*** Source records ***
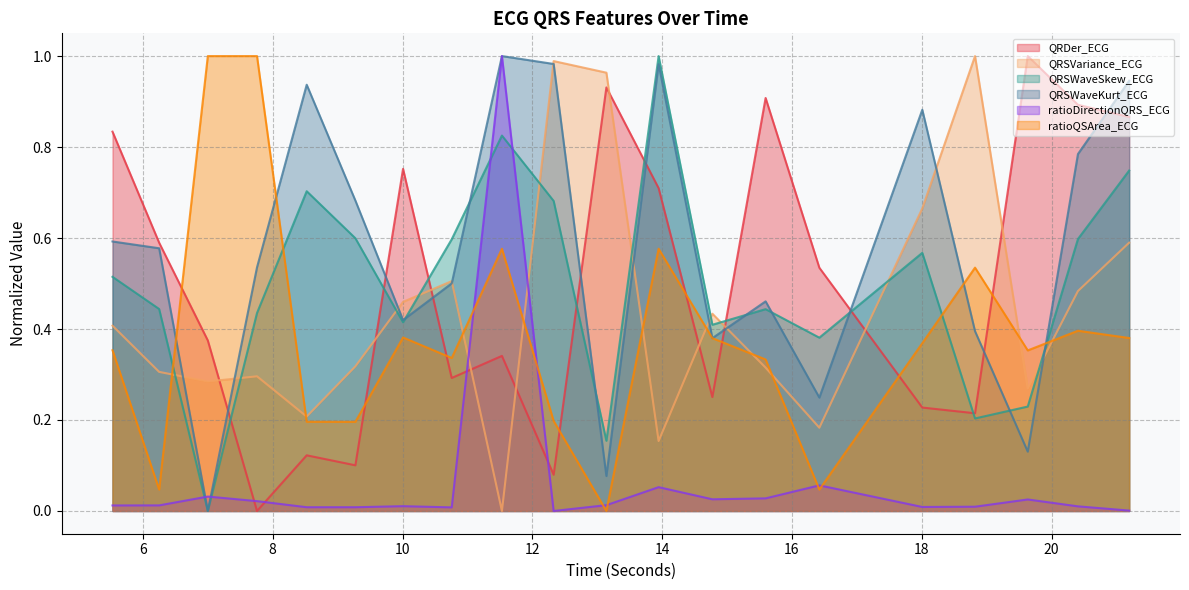

True or false: ratioQSArea_ECG and ratioDirectionQRS_ECG cross at least once.

True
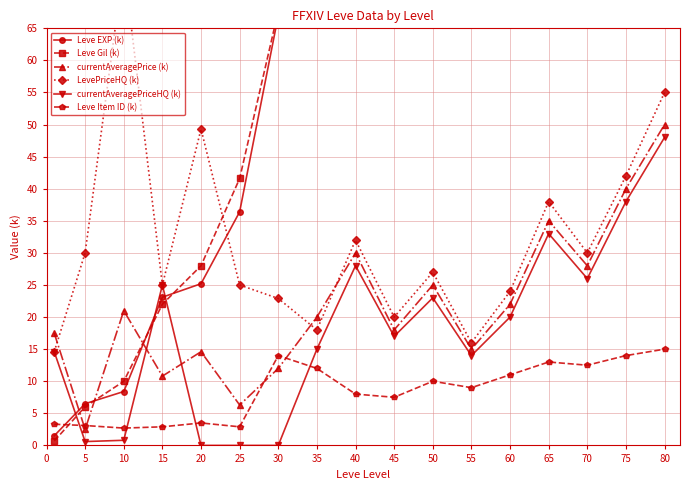

True or false: Leve Item ID (k) has more than 2 points higher than both neighbors.

True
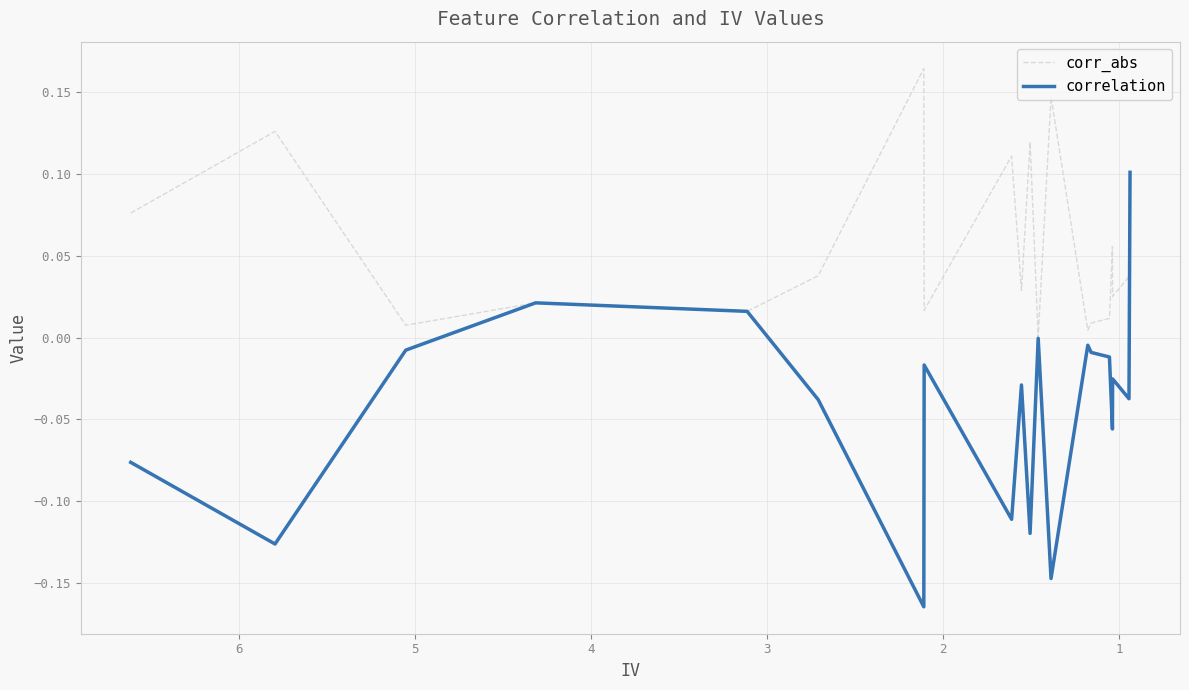

Reading right to left, list all the values displayed in this chart.

corr_abs: 19=0.1	18=0.0	17=0.0	16=0.1	15=0.0	14=0.0	13=0.0	12=0.1	11=0.0	10=0.1	9=0.0	8=0.1	7=0.0	6=0.2	5=0.0	4=0.0	3=0.0	2=0.0	1=0.1	0=0.1
correlation: 19=0.1	18=-0.0	17=-0.0	16=-0.1	15=-0.0	14=-0.0	13=-0.0	12=-0.1	11=-0.0	10=-0.1	9=-0.0	8=-0.1	7=-0.0	6=-0.2	5=-0.0	4=0.0	3=0.0	2=-0.0	1=-0.1	0=-0.1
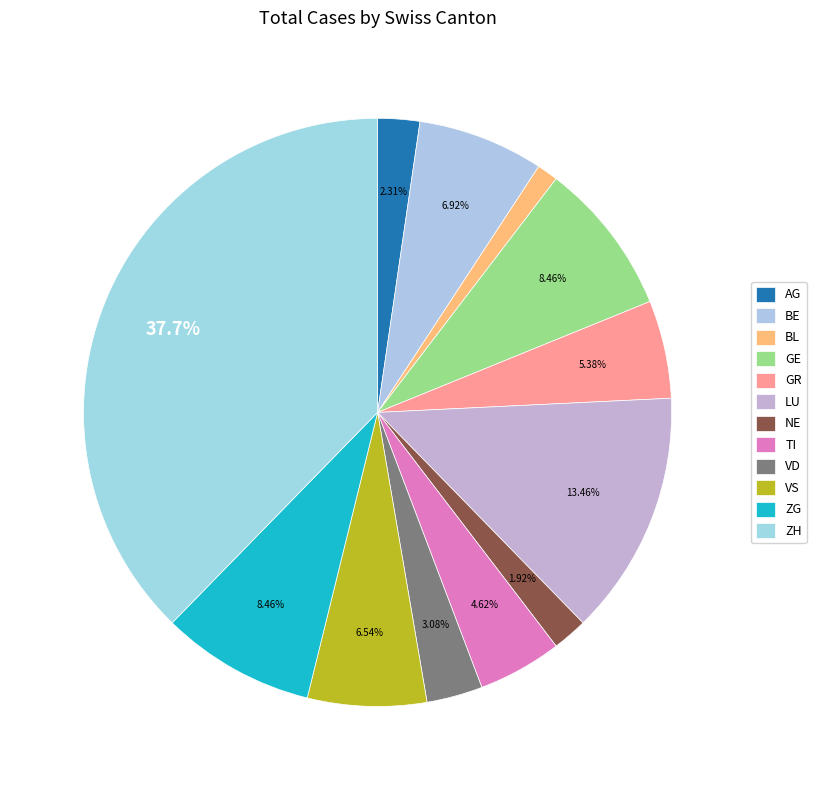

Count the number of slices in the pie.

12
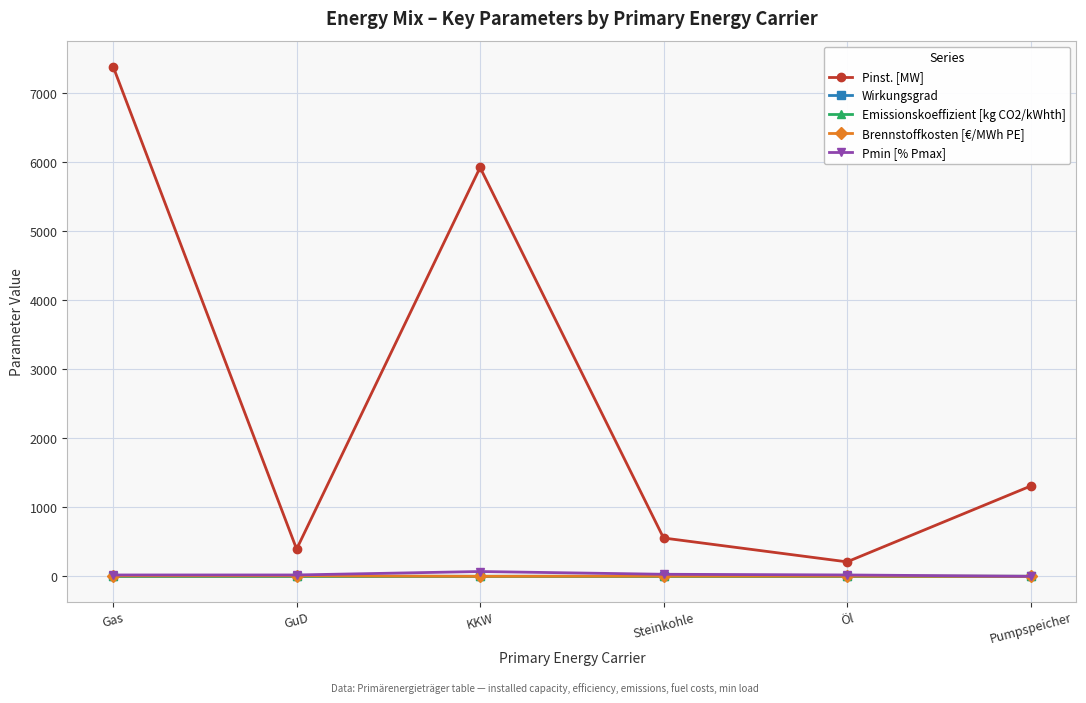

What is the label of the 4th point from the right?

KKW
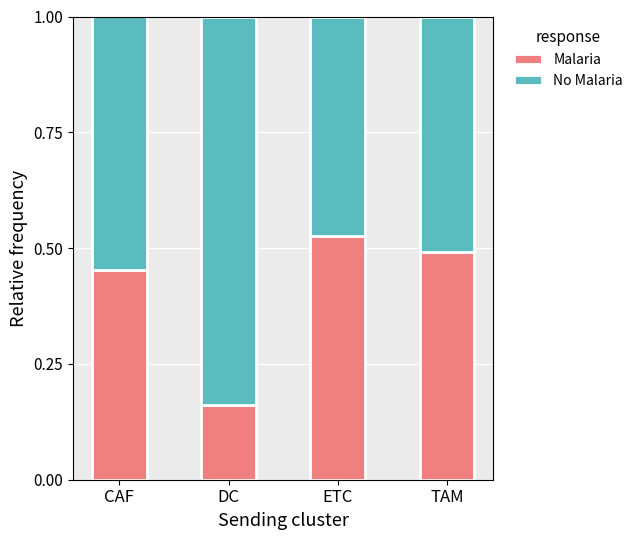

What are all the series names shown in the legend?

Malaria, No Malaria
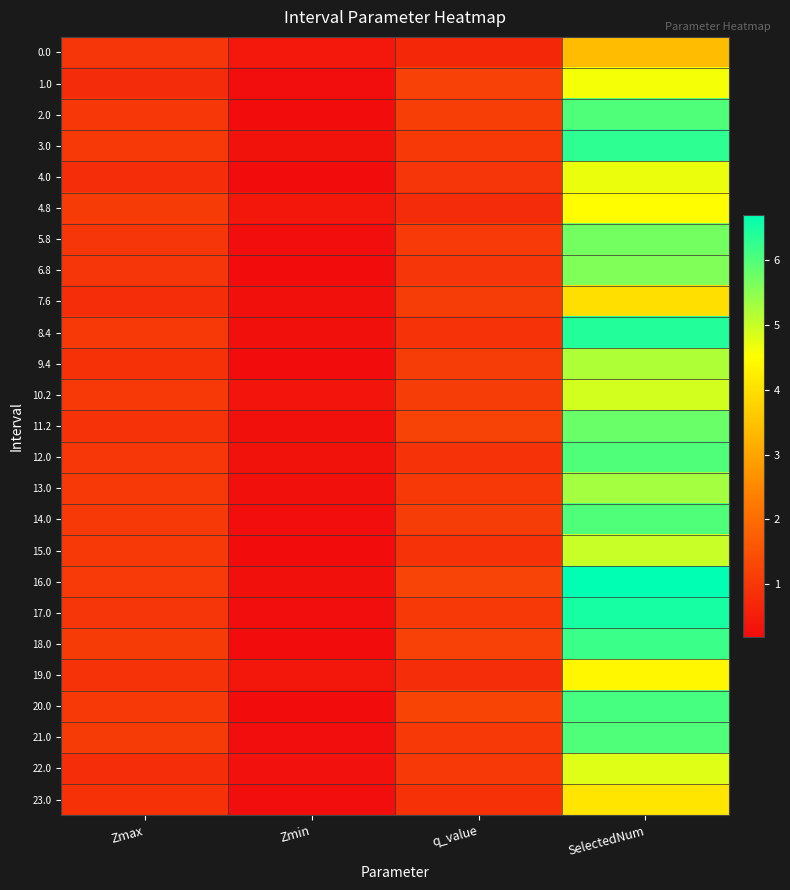

What is the spread (max minus min) of values at Zmin?

0.2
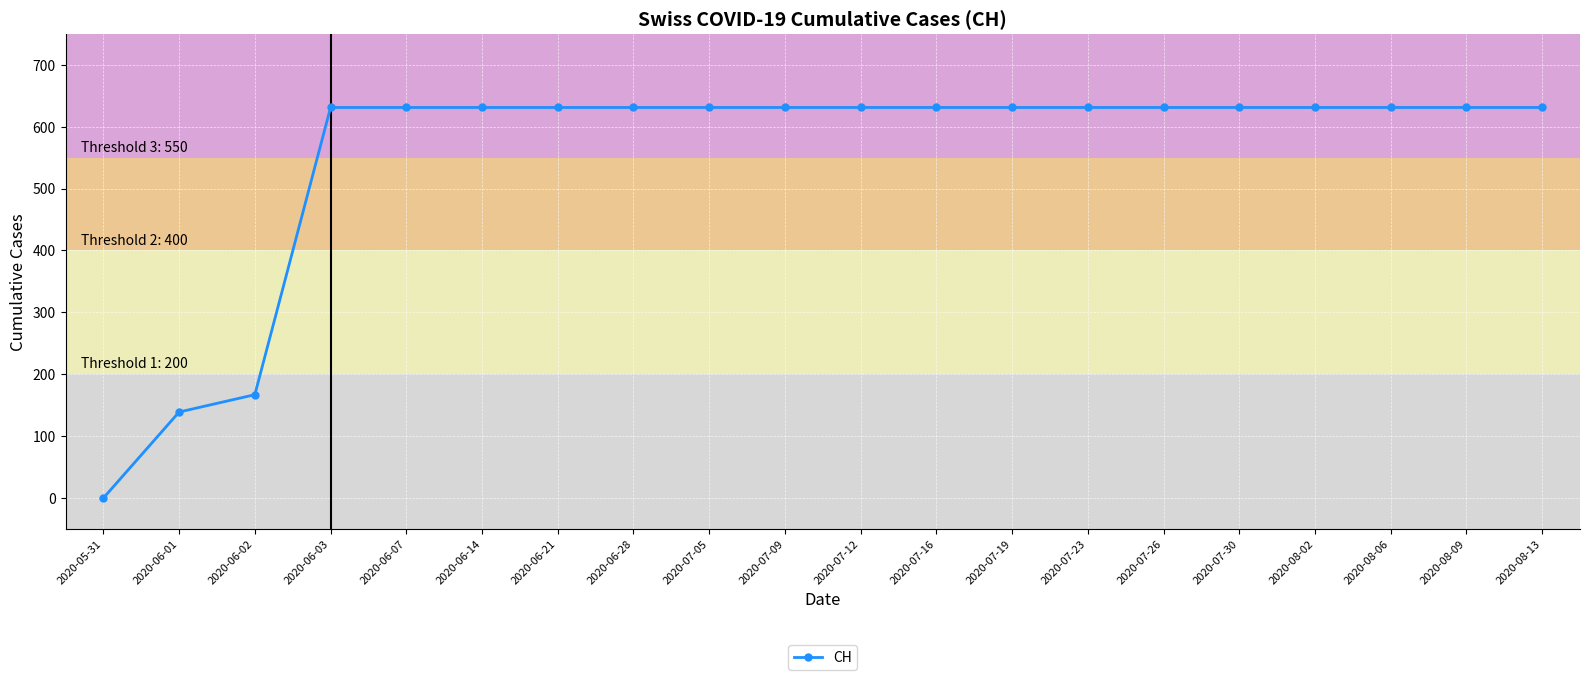

Approximately how many times larger is the value at 2020-06-14 compared to 2020-06-01?

4.5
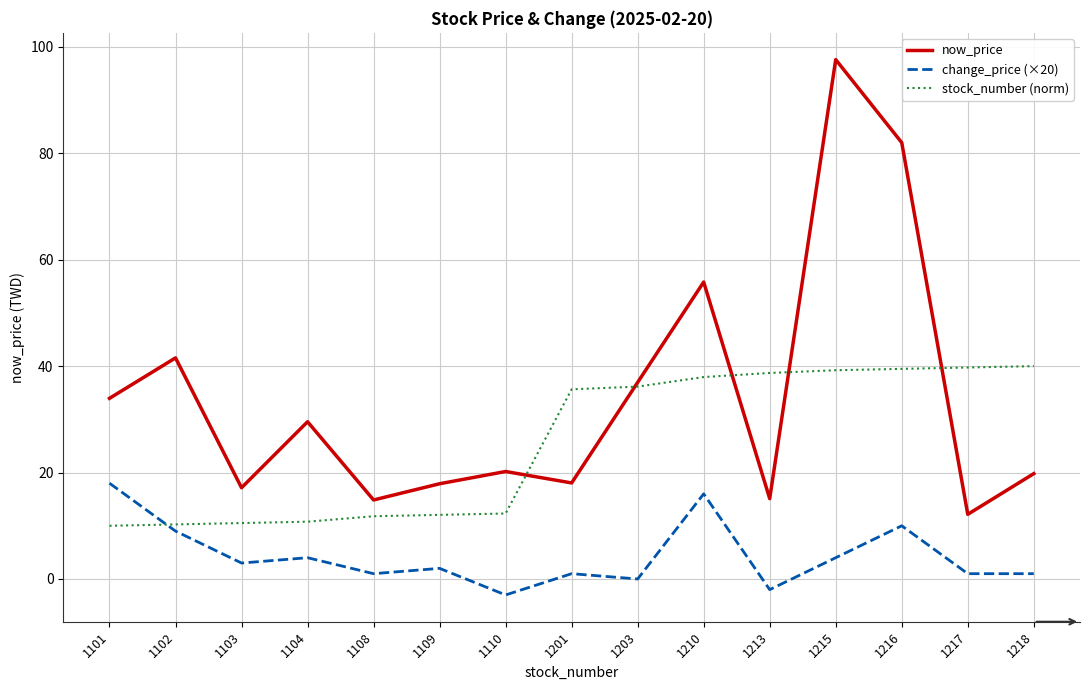

Which series has the widest spread of values?

now_price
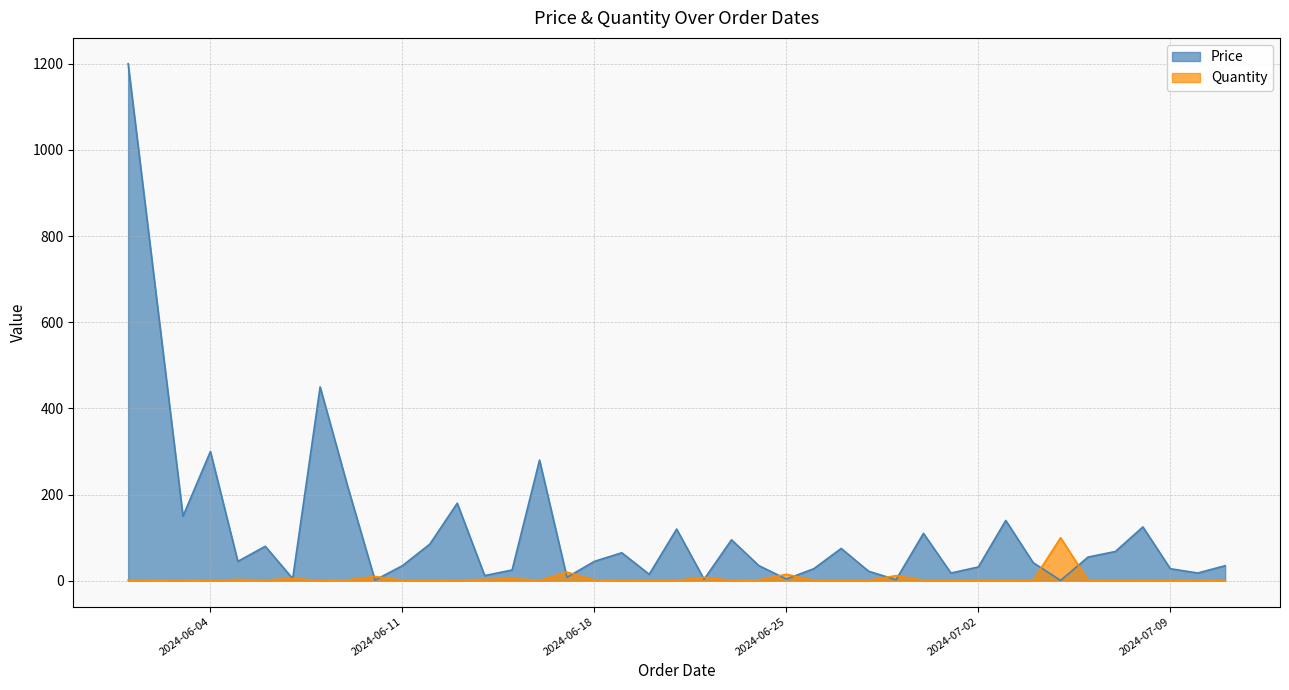

How many lines are shown in the chart?

2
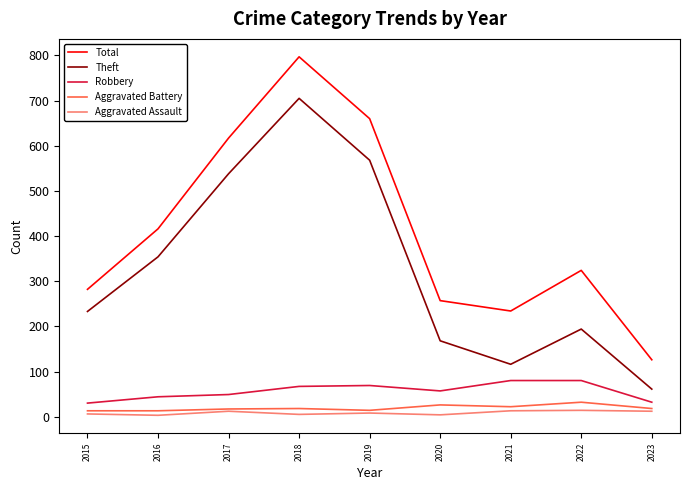

List the series in order of their peak value, lowest first.

Aggravated Assault, Aggravated Battery, Robbery, Theft, Total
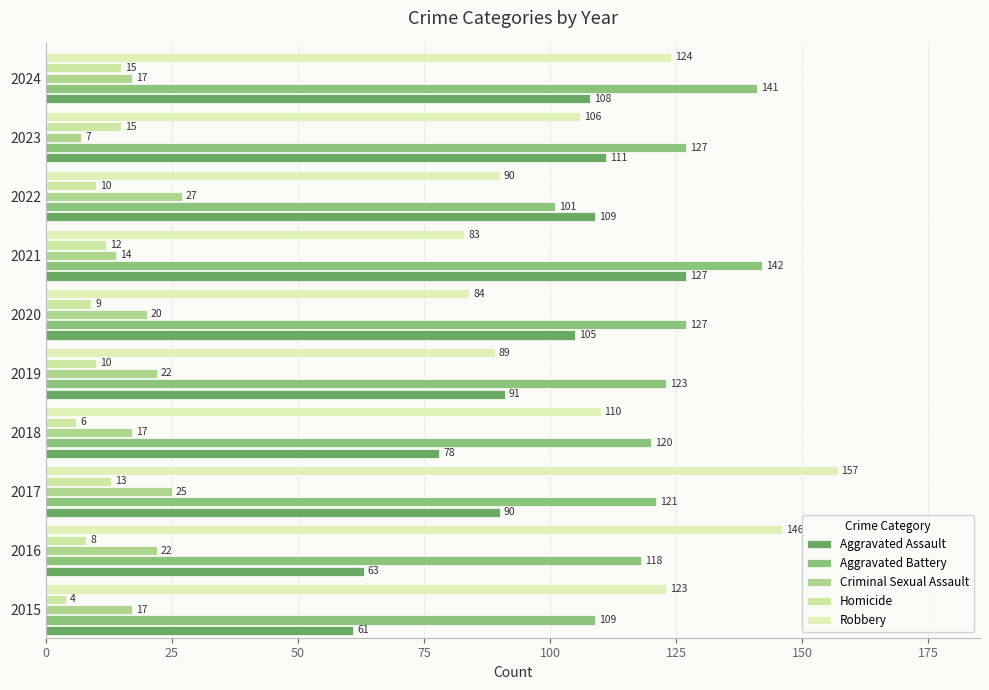

What position from the right is 50?

8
*** End of Source records ***
(How to complete this task):
Convert all of the data above into a JSON list of strings, with one string per line and no blank lines. Leave the picture lines out.

(Solution to the exercise):
[
  "True or false: ratioQSArea_ECG and ratioDirectionQRS_ECG cross at least once.",
  "True",
  "True or false: Leve Item ID (k) has more than 2 points higher than both neighbors.",
  "True",
  "Reading right to left, list all the values displayed in this chart.",
  "corr_abs: 19=0.1\t18=0.0\t17=0.0\t16=0.1\t15=0.0\t14=0.0\t13=0.0\t12=0.1\t11=0.0\t10=0.1\t9=0.0\t8=0.1\t7=0.0\t6=0.2\t5=0.0\t4=0.0\t3=0.0\t2=0.0\t1=0.1\t0=0.1",
  "correlation: 19=0.1\t18=-0.0\t17=-0.0\t16=-0.1\t15=-0.0\t14=-0.0\t13=-0.0\t12=-0.1\t11=-0.0\t10=-0.1\t9=-0.0\t8=-0.1\t7=-0.0\t6=-0.2\t5=-0.0\t4=0.0\t3=0.0\t2=-0.0\t1=-0.1\t0=-0.1",
  "Count the number of slices in the pie.",
  "12",
  "What is the label of the 4th point from the right?",
  "KKW",
  "What are all the series names shown in the legend?",
  "Malaria, No Malaria",
  "What is the spread (max minus min) of values at Zmin?",
  "0.2",
  "Approximately how many times larger is the value at 2020-06-14 compared to 2020-06-01?",
  "4.5",
  "Which series has the widest spread of values?",
  "now_price",
  "How many lines are shown in the chart?",
  "2",
  "List the series in order of their peak value, lowest first.",
  "Aggravated Assault, Aggravated Battery, Robbery, Theft, Total",
  "What position from the right is 50?",
  "8"
]